The 16-county regional fair is sponsored on campus each spring semester by McLaurin's office, the College of Engineering K-12 Outreach Program. Region V includes the counties of Attala, Carroll, Choctaw, Clay, Kemper, Lauderdale, Leake, Lowndes, Montgomery, Neshoba, Newton, Noxubee, Oktibbeha, Scott, Webster, and Winston.

Students from Starkville's Armstrong Middle School recently were on the MSU campus to learn the basics of developing a local science fair project. In the process, they became the first to test the initial phase of the Science and Engineering Information System.

"The Armstrong students were nervous at first, but the software engineering team soon had them at ease with the program," McLaurin said. "The session also provided an opportunity to get feedback from one of the age groups that will be using the program."

Dampier said the project was special because it offers a time-saving innovation for science fair participants while providing a different type of challenge for the software engineering class.
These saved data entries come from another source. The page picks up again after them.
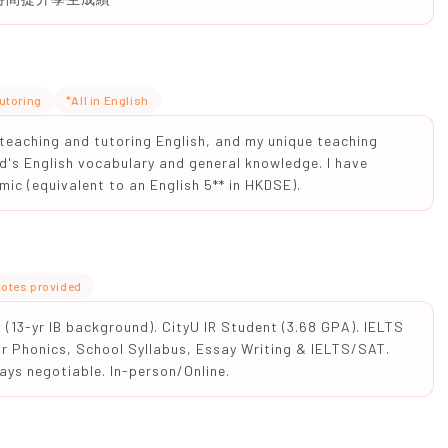
utoring
*All in English
n teaching and tutoring English, and my unique teaching
ld's English vocabulary and general knowledge. I have
mic (equivalent to an English 5** in HKDSE).
otes provided
(13-yr IB background). CityU IR Student (3.68 GPA). IELTS
or Phonics, School Syllabus, Essay Writing & IELTS/SAT.
ys negotiable. In-person/Online.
"In the past, software engineering students developed products for real clients, but this is the first time they have gotten the experience of working as both contractors and subcontractors," Dampier said. "By having the senior design students work directly with the client and the software engineering class working as their subcontractor, each gained a new learning perspective."

After distributing the Science and Engineering Information System among the 16-county region, McLaurin's office is making plans to expand distribution to the state's other six science fair regions and, ultimately, to the international program.

"Since the International Science and Engineering Fair can receive the information via computer, the program can be used by students around the world who are entering the competition," McLaurin said.

"This project will provide a major new service to the science fair program," she added. "In the process, it will dramatically demonstrate the quality of Mississippi State's software engineering students."